The rest of the journey including the M5 wasn't bad, but finding our holiday hideaway the Parsonage was. It was hidden away up a rough steep stony track the car protested traversing, the sign only saying Wells 10 miles. Tricky. The house itself was very appealing, full of character and narrow windy staircases. A 21-year old cat Rosie sat on the back of a chair. The friendly proprietress did full English breakfast in a dainty ornamented breakfast room. A great view down to the nearby reservoir. Not a lot of parking space, slight challenge reversing the car to get back down the trail in. We didn't get a key for the room which caused me perhaps unnecessary unease.

We ate in Axbridge itself at the Lamb Inn, I admired its charm and antiquity and oak beams as I had a Butcombe Ale pie.
The next day (23rd October) after a good full English breakfast we survived the stress of weird road systems to get to Cheddar Gorge, and the purse survived the stress of the sizeable entrance fee for Gough's Cave. We were happily an early customer so wandered the echoey caverns without the happy sound of children hunting us. At Cheddar Gorge they handed out handsets with numbered narration for the various places, I didn't listen really. Damp, algae and lichen and even weeds growing in the artificial light. Beautiful flows of calcite, magical pools mirrors.

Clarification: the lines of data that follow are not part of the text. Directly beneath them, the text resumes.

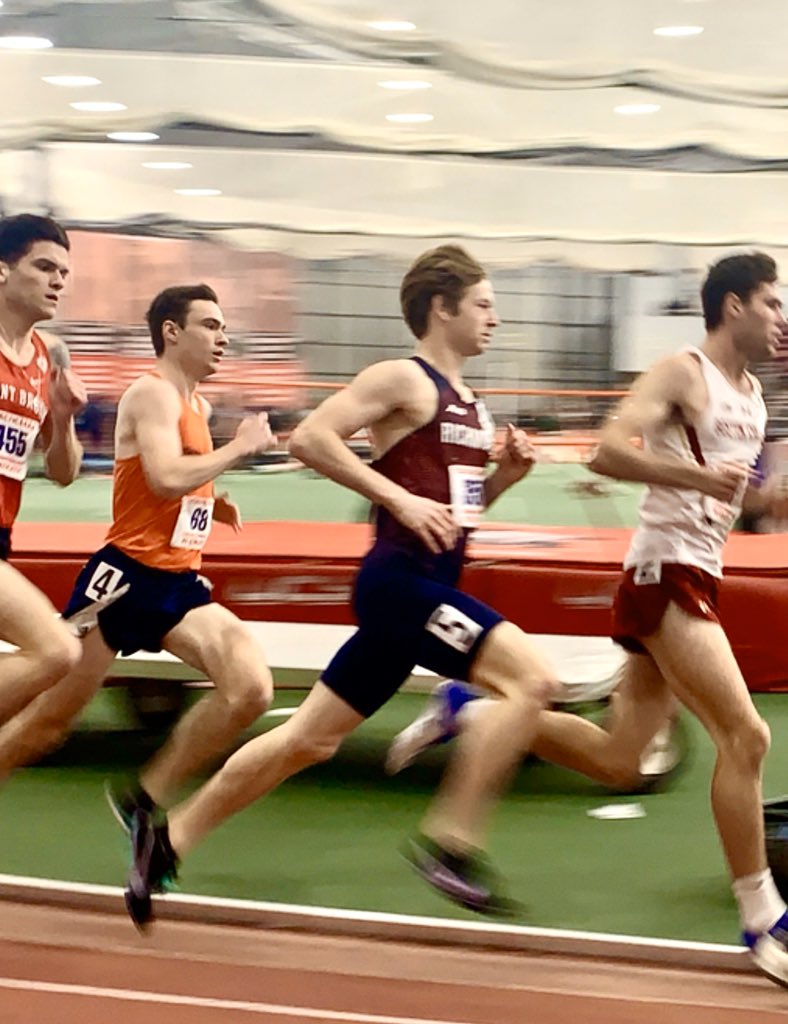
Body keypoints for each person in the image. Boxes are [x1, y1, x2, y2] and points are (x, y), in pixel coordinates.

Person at [123, 244, 557, 927]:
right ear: (441, 310)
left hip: (423, 587)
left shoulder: (472, 407)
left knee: (307, 740)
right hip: (400, 586)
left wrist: (504, 477)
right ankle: (452, 843)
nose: (494, 319)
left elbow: (454, 518)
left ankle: (168, 840)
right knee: (532, 680)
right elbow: (311, 439)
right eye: (483, 305)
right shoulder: (403, 379)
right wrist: (397, 498)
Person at [385, 252, 788, 988]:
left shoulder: (755, 397)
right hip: (664, 576)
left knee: (620, 761)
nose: (781, 318)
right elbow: (606, 451)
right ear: (733, 306)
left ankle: (470, 710)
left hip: (699, 572)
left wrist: (763, 500)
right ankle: (762, 917)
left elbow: (734, 496)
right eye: (771, 302)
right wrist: (699, 477)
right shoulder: (683, 373)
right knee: (747, 736)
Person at [0, 284, 276, 838]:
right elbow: (165, 475)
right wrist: (239, 448)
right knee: (46, 725)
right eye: (210, 326)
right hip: (122, 581)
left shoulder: (198, 404)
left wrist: (211, 502)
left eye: (224, 328)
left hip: (176, 583)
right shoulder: (151, 394)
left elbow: (176, 484)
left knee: (250, 688)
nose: (223, 339)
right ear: (172, 332)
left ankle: (142, 799)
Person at [0, 213, 102, 728]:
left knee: (54, 652)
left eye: (63, 272)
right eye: (43, 267)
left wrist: (62, 419)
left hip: (2, 534)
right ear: (2, 270)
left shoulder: (46, 357)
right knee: (55, 649)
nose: (58, 281)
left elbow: (63, 472)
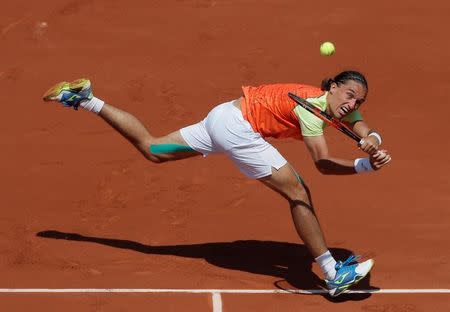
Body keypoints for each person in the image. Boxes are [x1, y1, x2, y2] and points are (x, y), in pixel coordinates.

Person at [42, 70, 391, 297]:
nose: (351, 104)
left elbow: (359, 123)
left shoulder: (332, 103)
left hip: (222, 115)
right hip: (239, 128)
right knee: (298, 191)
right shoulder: (310, 113)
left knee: (154, 149)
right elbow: (324, 165)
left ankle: (86, 99)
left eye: (358, 100)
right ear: (331, 88)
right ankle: (332, 272)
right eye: (347, 95)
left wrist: (371, 137)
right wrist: (364, 165)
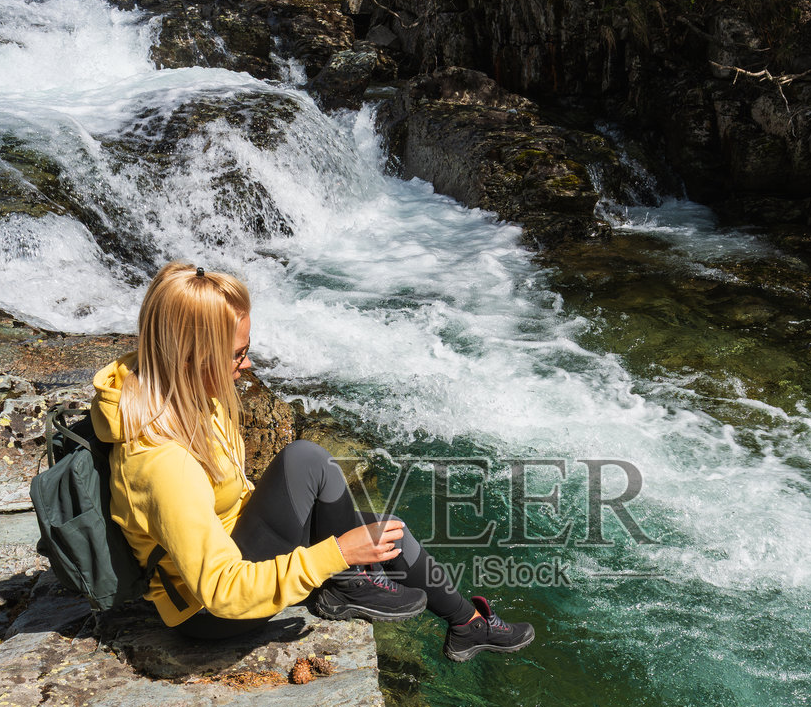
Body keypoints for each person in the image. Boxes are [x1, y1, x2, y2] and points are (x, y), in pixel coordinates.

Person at [89, 261, 534, 662]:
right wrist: (333, 555)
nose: (246, 365)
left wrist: (329, 538)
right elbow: (221, 590)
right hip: (207, 613)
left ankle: (467, 624)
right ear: (187, 357)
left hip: (239, 545)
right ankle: (345, 583)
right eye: (236, 354)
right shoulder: (162, 460)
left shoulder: (186, 394)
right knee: (306, 461)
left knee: (384, 529)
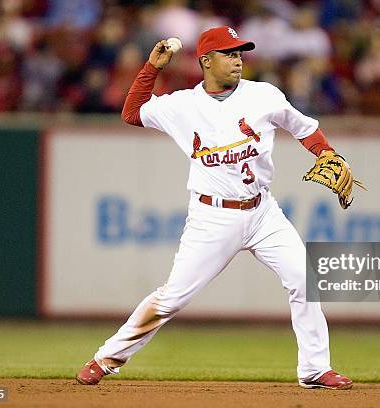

Right at the lowest point a helpful guide confirmed I had seen a bat, showed how translucent the stalagmites were with a green laser pointer, turned down the lights so we could see how little the original discoverers saw. Cheddar Gorge cave had some cheese being cave matured, we got some in the shops outside the caverns when we exited - we could have bought a wheel of cheese for £340 but it would take us years to eat it! Odd was a politically correct museum which argued that cannibalism is quite reasonable really. Roast leg of insurance salesman anyone?

Our lunch was less adventurous but pleasant in the nicely old Almshouse Teashop. We did a bit more history in the King John Hunting Lodge which as it dates from well after his time may not have much to do with him. Plenty of exhibits, and a panel to open to see wattle and daub (being able to see through the floorboards to the room below was eerie).
It had been dry if not blazing sun, but Saturday (24th) changed that. We voyaged through the rain to see Clarks Shoe Museum in Street but they failed to open! In desperation we went to Wookey Hole where so long ago I closed my eyes rather than see the 'witch'. OK the cave had some formations to admire, bridges over chasms, but it was clearly aimed at the kids including wearing a white safety helmet and queueing for ages for a free pumpkin toy! As an adult it felt tacky and twee, to a child probably magical. Wookey Hole now has dinosaurs not to climb on, over-stretched staff to get pasties and sausage rolls (not bad) from, and a gauntlet of kiddie fun to suffer before you reach the exit. A long walk across sodden meadows with toy policemen at the pedestrian crossing completes the picture.

In the evening we dined at Brewers Fayre, first time we had used that chain. Not as relaxed to order at bar instead of someone taking your order, but they fed us. More stress driving back in unfamiliar near dark missing turnings.
And then Sunday (25th) and time to return. Top avoid Coventry we headed for the M4 ignoring the Satnav advice - but our punishment was ending up in the chaos of runners in the streets of Bristol! We did escape eventually and had a simple journey back along the M4 then M25 then A1 then A505 then A10 then M11. On the way we stopped at a Macdonalds where you could order at a touch sensitive screen - smart, but also dehumanising too.